Участники группы ожили и потянулись за Жанной в дальний конец сада.
— Сегодня импровизируем, — объявила она. — Надо не зевать.
Том был в восторге. Он махнул кинооператору, чтобы тот держал Жанну в объективе.
— Ты очаровательна, — сказал он, идя за Жанной, протянул руку и коснулся ее растрепанных волос. — Такая как есть, раскованная — здесь, где прошло твое детство. Да иначе и быть не могло! Такой я тебя и сниму — необузданной, порывистой, восхитительной.
Жанна подвела их к могилке у куста боярышника. На вставленной в надгробный камень фотографии послушно сидела немецкая овчарка. Под снимком выгравировано: «Мустафа. Оран 1950 — Париж 1958».
— Мой друг детства, — сказала Жанна. — Часами сидел и смотрел на меня; мне казалось, он меня понимает.
Из дома, скрестив руки на полном бюсте, вышла старуха в черном платье и поспешила к группе. Седые ее волосы были безжалостно стянуты в узел на затылке. Она успела расслышать слова Жанны и добавила:
— Собаки лучше людей. Много лучше.
Жанна, подпрыгнув, бросилась женщине на шею.
— Это Олимпия, — объяснила она Тому, — моя старая няня.
— Мустафа всегда умел отличить богатого от бедного, — сказала Олимпия, — ни разу не ошибся. Когда появлялся человек в приличном платье, он сидел не шелохнувшись…
Ее хриплый голос сошел на нет — она заметила, что кинооператор, по знаку Тома, обходит ее по кругу.
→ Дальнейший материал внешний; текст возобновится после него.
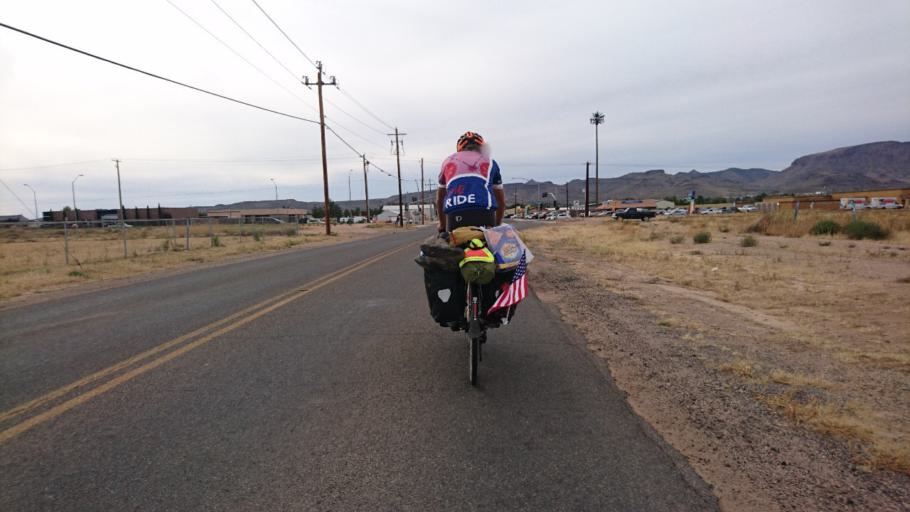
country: US
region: Arizona
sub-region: Mohave County
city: New Kingman-Butler
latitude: 35.2394
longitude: -114.0100
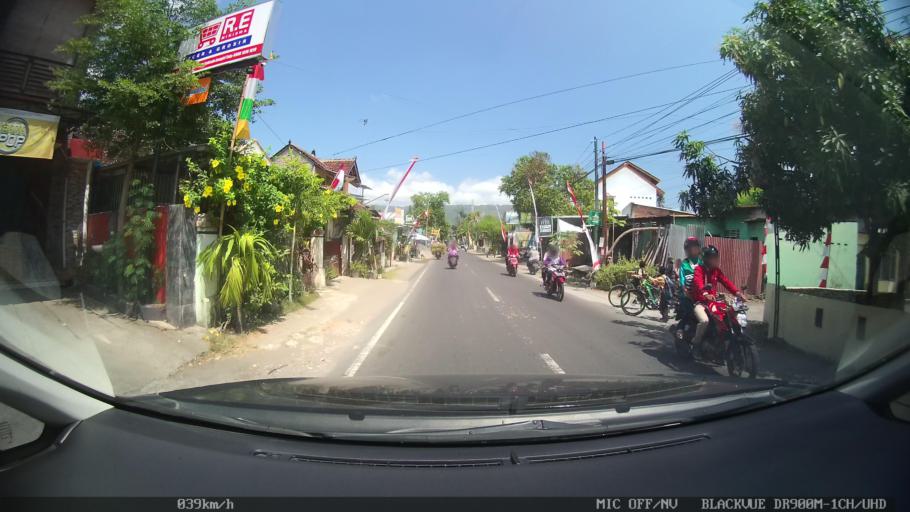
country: ID
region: Daerah Istimewa Yogyakarta
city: Pundong
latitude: -7.9372
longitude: 110.3739
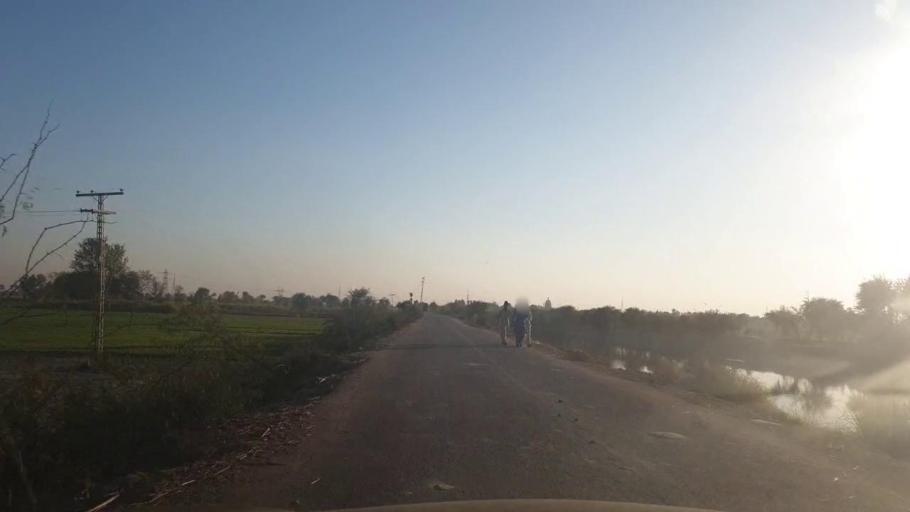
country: PK
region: Sindh
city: Mirpur Mathelo
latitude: 28.0006
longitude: 69.4682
— А если приходил оборванец, — продолжала она, — поглядели бы вы тогда на собаку! Вот уж был всем псам пес! Полковник натаскал его чуять арабов по запаху.
— Олимпия у нас — свод домашних добродетелей, — сообщила Жанна другим участникам группы. — Верна, преданна… и расистка.
Старуха повела их в дом.
На потертых плитах прихожей беспорядочно теснились горшки с растениями и цветами. На приставном столике из ротанга стояла медная лампа с высоким стеклом зеленого бутылочного цвета. Над лампой висел писанный маслом портрет полковника, отца Жанны, в полной форме — явно кисти художника-любителя. Форма ладно сидела на полковнике, сапоги сияли, нафабренные усы топорщились.
Жанна провела группу мимо портрета в соседнюю комнату: голый натертый пол, стены затянуты тканью с четкими геометрическими узорами. Образцы примитивного оружия, аккуратно закрепленные на стене над полкой с фотографиями (масса экзотики на пожелтевших, загнувшихся по краям снимках), на мгновение заставили группу во главе с режиссером позабыть обо всем.
Жанна обвела все это исполненным гордости взглядом. Затем взяла с полки фотографию в рамке и подняла, чтобы все видели: три ряда учениц начальной школы с кислым видом уставились в объектив под бдительным взглядом решительной дамы в походных ботинках.
— Вот это я, — показала Жанна, — справа от учительницы, мадемуазель Соваж. Она была очень религиозной, такой строгой…
— Слишком доброй она была, — вклинилась Олимпия. — Избаловала тебя.
Том хлопнул кинооператора по плечу; тот развернулся и наставил камеру на старуху, однако она спряталась за спины других.
Жанна показала на другую девчонку:
— А это Кристина, моя лучшая подруга. Она вышла за аптекаря, у нее двое детей. У нас здесь как в деревне — все всех знают…
— Я так не могла б жить в Париже. Здесь хоть все соседи знакомые…
Кинооператор опять развернулся, пытаясь поймать в объектив новую жертву. Олимпия, раздвинув жалюзи, отступила в соседнюю комнату.
— Мы тут отрезаны от жизни, — продолжала Жанна. — Грустно оглядываться на прошлое.
Они прошли в ее бывшую детскую. На подоконниках были рассажены потершиеся по швам плюшевые игрушки Жанны; маленькие деревянные копии предметов взрослого обихода — тачка, кресло, скамеечка под ноги, — все в царапинах, стояли вдоль стен. У всех книжек выцвели переплеты.
— Почему же грустно? — спросил ее Том. — Напротив, чудесно.
Жанна всплеснула руками и молча отвернулась.
— Это же ты! — воскликнул он. — Твое детство — все это мне нужно!
Том в поисках вдохновения поднял глаза к потолку, одновременно дав знак кинооператору снимать Жанну.
— Эти тетради — детство твоего ума. Поразительно. Современную женщину немного побаиваются…
Он замолчал и начал мысленно прикидывать сценарий; Жанна, пританцовывая, выпорхнула из комнаты, по пятам за ней проследовал оператор.